Picasa is great for naming JPGs. I want a similar tool for PDFs.
A tip: If the doc doesn't tell the date, you guess it, like 2006.12.XX or 1980.XX.YY.
A tip: Scan each document to a single PDF but combine them later to logical multi-page PDFs.
4. How to dispose your scanned originals
Quick answer: you shred them and recycle. Keep only the most important.
I have a small shredder. It is useless. Waste of time and energy for anything except must destroy docs like the ones you take home from office.
Instead of shredding, I use a cardboard box where I throw everything to be destroyed and recycled later. You must have a place for centralized, secure document disposal. For example, sneak the documents in your workplace and use their disposal facilities.
Final words
I have been scanning documents for three years now. First with a Canon Pixma MP150 and now with the Lexmark X9575. It takes time and you should value your time properly. Don't go into it yet if you're not willing to fight technical issues. In a few years you probably get your documents picked up from your house anyway, with scans delivered, secured and backed up somehow.

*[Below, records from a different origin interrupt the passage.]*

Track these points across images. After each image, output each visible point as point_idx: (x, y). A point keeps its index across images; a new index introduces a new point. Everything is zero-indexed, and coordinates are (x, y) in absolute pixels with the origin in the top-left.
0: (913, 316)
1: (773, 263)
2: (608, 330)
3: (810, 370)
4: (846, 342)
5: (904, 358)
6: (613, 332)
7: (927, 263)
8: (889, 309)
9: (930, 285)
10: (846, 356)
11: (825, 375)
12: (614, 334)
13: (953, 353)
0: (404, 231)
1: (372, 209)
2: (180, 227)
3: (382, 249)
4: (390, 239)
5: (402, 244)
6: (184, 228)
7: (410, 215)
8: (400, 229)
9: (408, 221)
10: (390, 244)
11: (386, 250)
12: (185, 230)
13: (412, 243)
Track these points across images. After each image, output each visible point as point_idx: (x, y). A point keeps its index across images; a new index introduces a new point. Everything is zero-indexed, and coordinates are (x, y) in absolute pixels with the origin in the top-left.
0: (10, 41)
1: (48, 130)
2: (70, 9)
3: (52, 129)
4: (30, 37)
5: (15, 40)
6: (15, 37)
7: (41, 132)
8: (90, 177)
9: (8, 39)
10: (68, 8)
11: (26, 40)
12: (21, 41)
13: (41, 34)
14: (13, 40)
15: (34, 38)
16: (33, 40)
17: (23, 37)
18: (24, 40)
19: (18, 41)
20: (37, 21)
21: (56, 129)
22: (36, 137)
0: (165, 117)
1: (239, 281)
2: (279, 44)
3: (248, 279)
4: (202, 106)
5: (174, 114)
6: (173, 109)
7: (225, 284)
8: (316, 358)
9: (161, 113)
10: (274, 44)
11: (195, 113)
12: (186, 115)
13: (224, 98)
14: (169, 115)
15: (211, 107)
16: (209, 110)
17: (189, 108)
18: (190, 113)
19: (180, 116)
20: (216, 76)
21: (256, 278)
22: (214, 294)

So why bother? Because of the thrill, man. No matter what the business cycle is today, we as a people are finally getting rid of paper, for good. And only by understanding the details involved, you prepare yourself for the future.
So, how about Lexmark X9575. Here's my conclusions:
What I wanted
- Reliable, fast ADF
- No-hassle automatic scan-to-pdf. Result pdfs should be "image with text below" and wait in a folder to be renamed manually later.

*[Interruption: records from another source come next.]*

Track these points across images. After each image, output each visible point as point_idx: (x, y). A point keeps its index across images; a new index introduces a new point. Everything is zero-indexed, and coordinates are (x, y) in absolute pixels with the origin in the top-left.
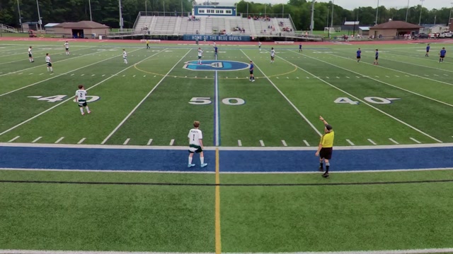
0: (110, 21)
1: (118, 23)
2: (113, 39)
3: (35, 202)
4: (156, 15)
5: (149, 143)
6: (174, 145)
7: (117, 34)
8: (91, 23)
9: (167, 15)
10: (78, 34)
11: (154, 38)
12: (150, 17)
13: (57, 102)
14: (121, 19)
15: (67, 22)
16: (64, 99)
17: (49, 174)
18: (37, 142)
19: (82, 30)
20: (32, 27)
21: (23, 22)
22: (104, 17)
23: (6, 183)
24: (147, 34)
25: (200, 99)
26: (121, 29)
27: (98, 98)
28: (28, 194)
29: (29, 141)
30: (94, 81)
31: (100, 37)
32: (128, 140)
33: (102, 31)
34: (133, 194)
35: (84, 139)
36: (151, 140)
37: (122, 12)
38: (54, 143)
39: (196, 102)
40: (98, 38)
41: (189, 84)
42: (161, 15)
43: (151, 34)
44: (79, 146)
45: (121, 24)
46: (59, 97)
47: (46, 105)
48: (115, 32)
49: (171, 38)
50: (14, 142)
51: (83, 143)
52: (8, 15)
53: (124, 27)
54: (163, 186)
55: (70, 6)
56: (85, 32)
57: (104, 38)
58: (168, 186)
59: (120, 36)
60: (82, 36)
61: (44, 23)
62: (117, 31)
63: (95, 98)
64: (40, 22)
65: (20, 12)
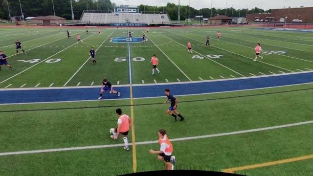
0: (66, 15)
1: (71, 17)
2: (68, 26)
3: (24, 123)
4: (93, 12)
5: (92, 84)
7: (71, 23)
8: (54, 17)
9: (100, 12)
10: (47, 23)
11: (92, 25)
12: (90, 13)
13: (35, 63)
14: (73, 14)
15: (40, 16)
16: (39, 61)
17: (32, 106)
18: (23, 87)
19: (49, 21)
20: (18, 19)
21: (12, 16)
22: (63, 13)
24: (88, 23)
25: (121, 58)
26: (73, 20)
27: (61, 60)
28: (19, 118)
29: (19, 87)
30: (58, 50)
31: (61, 25)
32: (80, 83)
33: (62, 22)
34: (83, 114)
35: (53, 84)
36: (93, 83)
37: (73, 11)
38: (34, 87)
39: (118, 60)
40: (59, 25)
41: (114, 50)
42: (96, 12)
43: (91, 23)
44: (50, 88)
45: (73, 17)
46: (36, 60)
47: (29, 65)
48: (69, 22)
49: (102, 25)
50: (9, 87)
51: (52, 86)
52: (2, 12)
53: (74, 19)
54: (101, 108)
55: (41, 7)
56: (51, 22)
57: (62, 25)
58: (103, 108)
59: (73, 24)
60: (49, 25)
61: (25, 17)
62: (71, 21)
63: (59, 60)
64: (23, 16)
65: (9, 11)
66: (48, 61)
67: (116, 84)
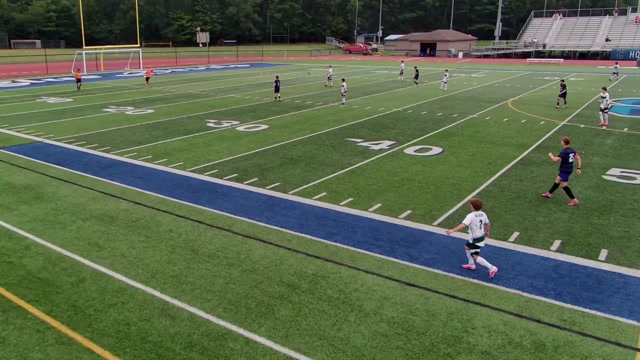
0: (480, 29)
1: (493, 31)
2: (480, 57)
3: (329, 292)
5: (512, 239)
6: (558, 251)
7: (487, 50)
8: (450, 34)
9: (585, 14)
10: (428, 49)
11: (551, 55)
13: (381, 151)
14: (499, 24)
15: (416, 31)
16: (391, 147)
17: (352, 256)
18: (346, 205)
19: (435, 45)
21: (359, 34)
22: (472, 22)
23: (300, 255)
24: (541, 49)
25: (629, 172)
26: (497, 40)
27: (440, 150)
28: (323, 277)
29: (337, 203)
30: (440, 123)
31: (461, 55)
33: (465, 46)
34: (469, 321)
35: (409, 212)
36: (516, 234)
37: (502, 13)
38: (366, 210)
39: (619, 177)
40: (456, 56)
41: (609, 142)
42: (573, 14)
43: (547, 49)
44: (400, 222)
45: (498, 33)
46: (385, 144)
47: (366, 153)
48: (486, 46)
49: (584, 56)
50: (319, 199)
51: (406, 218)
52: (343, 26)
53: (501, 38)
54: (524, 321)
55: (424, 8)
56: (439, 47)
57: (466, 55)
58: (533, 325)
59: (493, 53)
60: (433, 55)
61: (385, 34)
62: (490, 45)
63: (436, 150)
64: (380, 34)
65: (358, 21)
66: (410, 151)
67: (595, 258)
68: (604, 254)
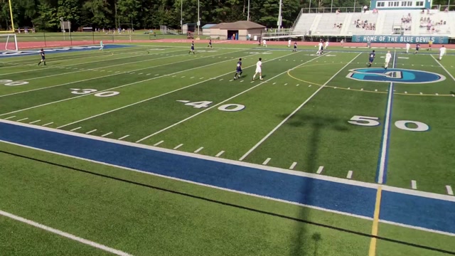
0: (268, 20)
1: (276, 22)
3: (167, 213)
4: (321, 12)
5: (292, 167)
6: (322, 173)
8: (247, 23)
10: (233, 35)
11: (314, 39)
13: (202, 108)
14: (280, 17)
15: (224, 22)
16: (209, 106)
17: (184, 185)
18: (178, 149)
19: (238, 31)
20: (191, 29)
21: (183, 23)
22: (263, 15)
24: (308, 35)
25: (365, 118)
26: (279, 29)
27: (243, 107)
28: (163, 203)
29: (172, 147)
32: (269, 159)
33: (258, 32)
34: (264, 226)
35: (222, 152)
36: (295, 164)
37: (282, 10)
38: (193, 152)
39: (358, 122)
40: (252, 39)
41: (352, 97)
42: (328, 11)
43: (313, 34)
44: (216, 159)
45: (279, 23)
46: (205, 104)
47: (192, 110)
48: (272, 32)
50: (159, 146)
51: (221, 156)
53: (282, 27)
55: (229, 5)
56: (240, 33)
59: (276, 38)
60: (236, 38)
61: (202, 24)
62: (274, 31)
63: (240, 107)
64: (199, 23)
65: (182, 14)
66: (222, 108)
67: (345, 177)
68: (350, 173)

- Reliable software with automation features
- Silent operation, or wlan to put the machine away from me
What I got
- Good enough ADF. My scan machine is old enough to be the speed bottleneck, not the scanner. Actually, the ADF is reliable enough that it could be bigger, like 100 docs.
- Hassle with scanning A4 size docs with default software. Letter/Legal scanning should be ok. No points for Lexmark i18n. They should shame.
- Buggy default software. But this is what you get with less than 500€. You just have to learn to deal with it. Scan-to-PDF automatization didn't work with full ADF load. Losing 50 scans sucks.
- Silent operation AND wlan, good
-mika-
P.S. I intend to add more tips for the scanning process as I get more experience with the current tools.